Tarih 23 Temmuz 1908’di ve 33 yıllık saltanatın sonunda sultan meşruti yönetime dönecek, bir yıla kalmadan devrilecek, daha sonra o zamanların hürriyet savunucuları İttihatçılar imparatorluğu batıracaklar, sultan son günlerinde buna tanıklık etmenin acısını da yaşayacaktı.
24 Temmuz günü ise sultanın müthiş sansür aygıtı işsiz kalacak, sansür kaldırılacak, ahali hürriyet günlerinin başladığına inanacak ve geleceğe büyük bir umutla bakacaktı. Daha sonraki onyıllarda da tekrarlanacağı üzere, yöneticilerin hürriyetperverliği kısa sürecekti. 31 Mart vakası, Balkan Savaşları faciası, Bâb-ı Âli baskını ile birlikte İttihatçılar ülkeye hâkim olacaklar, imparatorluğu büyük savaşa sokacaklardı.
Cumhuriyet döneminde de o zamanki adıyla “matbuat” ancak ara ara hür olacaktı ama çok partili hayata geçilen yıllarda hürriyet hayalleri bir kez daha yeşermişken Gazeteciler Cemiyeti basında sansürün kaldırıldığı bu günü “Basın Bayramı” ilan edecekti.
24 Temmuz, Türkiye Cumhuriyeti’nin kuruluş vesikası sayılacak Lozan Barış Antlaşması’nın da imzalandığı tarihtir. Batan imparatorluğa dayatılan Sevr İstiklal Savaşı nedeniyle uygulanamamış, Paris barış antlaşmalarının tek uygulanmayan antlaşması olmuştur. İmparatorluğun kalan toprakları üzerinde bir yeni devlet kurma imkânı elde edilmiştir.
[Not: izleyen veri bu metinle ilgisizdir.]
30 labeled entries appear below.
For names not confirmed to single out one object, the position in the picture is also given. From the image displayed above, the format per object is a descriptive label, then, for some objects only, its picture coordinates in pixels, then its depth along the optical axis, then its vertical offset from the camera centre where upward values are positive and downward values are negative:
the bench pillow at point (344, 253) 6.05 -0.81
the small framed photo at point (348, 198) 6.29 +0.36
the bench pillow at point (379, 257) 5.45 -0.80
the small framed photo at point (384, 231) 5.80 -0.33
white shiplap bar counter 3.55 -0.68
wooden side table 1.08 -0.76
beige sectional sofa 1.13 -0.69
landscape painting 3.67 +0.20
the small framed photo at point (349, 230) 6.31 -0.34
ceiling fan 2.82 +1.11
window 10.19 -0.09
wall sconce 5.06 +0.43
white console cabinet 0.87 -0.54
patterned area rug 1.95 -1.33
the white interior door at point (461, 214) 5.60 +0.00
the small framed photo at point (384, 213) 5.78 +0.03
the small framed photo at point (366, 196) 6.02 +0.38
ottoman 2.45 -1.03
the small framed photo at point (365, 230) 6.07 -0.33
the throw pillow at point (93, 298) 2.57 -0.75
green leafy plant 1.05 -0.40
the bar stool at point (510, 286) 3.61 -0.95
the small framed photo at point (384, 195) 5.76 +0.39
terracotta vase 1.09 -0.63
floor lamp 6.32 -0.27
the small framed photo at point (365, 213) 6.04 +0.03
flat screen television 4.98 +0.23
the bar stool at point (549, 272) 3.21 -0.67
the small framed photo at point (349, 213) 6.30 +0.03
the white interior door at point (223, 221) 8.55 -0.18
Lozan’ı beğenmeyen, şikâyetçi olan, anlamsızca hezimet diye görüp aslında kadirbilmezlik edenlerin varlığı belki şaşırtıcı sayılmaz. Ama kendilerini kuruculara bağlı hissedenlerin bile Lozan’ın “Şu gizli maddesi”, “Bu örtülü maddesi” diye diye Cumhuriyet’i kan ve ateş pahasına kuranların kendi kurdukları devleti bir şekilde ortadan kaldıracak, çıkarlarını satacak şartlara imza koyduklarını düşünmeleri, ancak garip bir psikolojinin ürünü olabilir.
Lozan hakkaniyetle uygulanmamıştır. Kurulan modern devlet kendisini kurucu koşullarının ötesine taşıyacak zihinsel reformu gerçekleştirmemiştir. Her seferinde hürriyet veya daha ileri modernleşme hamleleri atıl kalmıştır.
Bu iki yıldönümünün yanı sıra bu yıl 24 Temmuz, bazı Cumhuriyet Gazetesi çalışanları hakkında delilsiz iddianameyle açılan davanın ilk duruşmasının da tarihi. Bu dava, belki diğer pek çok davadan daha fazla öne çıkacak şekilde Türkiye’de yargının işleyişinin, basın hürriyetinin varlığının/ yokluğunun ve adalet mevhumunun diriliğinin/yok oluşunun denek taşı gibi. Davanın seyri, yalnızca bu ülkenin yurttaşları açısından önem taşımıyor. Dünya kamuoyu da bu konularda Türkiye’nin hangi ligde olduğuna önemli ölçüde bu dava üzerinden bakacaktır.
Adalet liginde olunduğuna dünya ikna edilemezse de 15 Temmuz ile ilgili anlatılan hemen hiçbir şeyin dışarıda istediğimiz yankıyı bulması, kabul edilmesi korkarım mümkün olmayacaktır.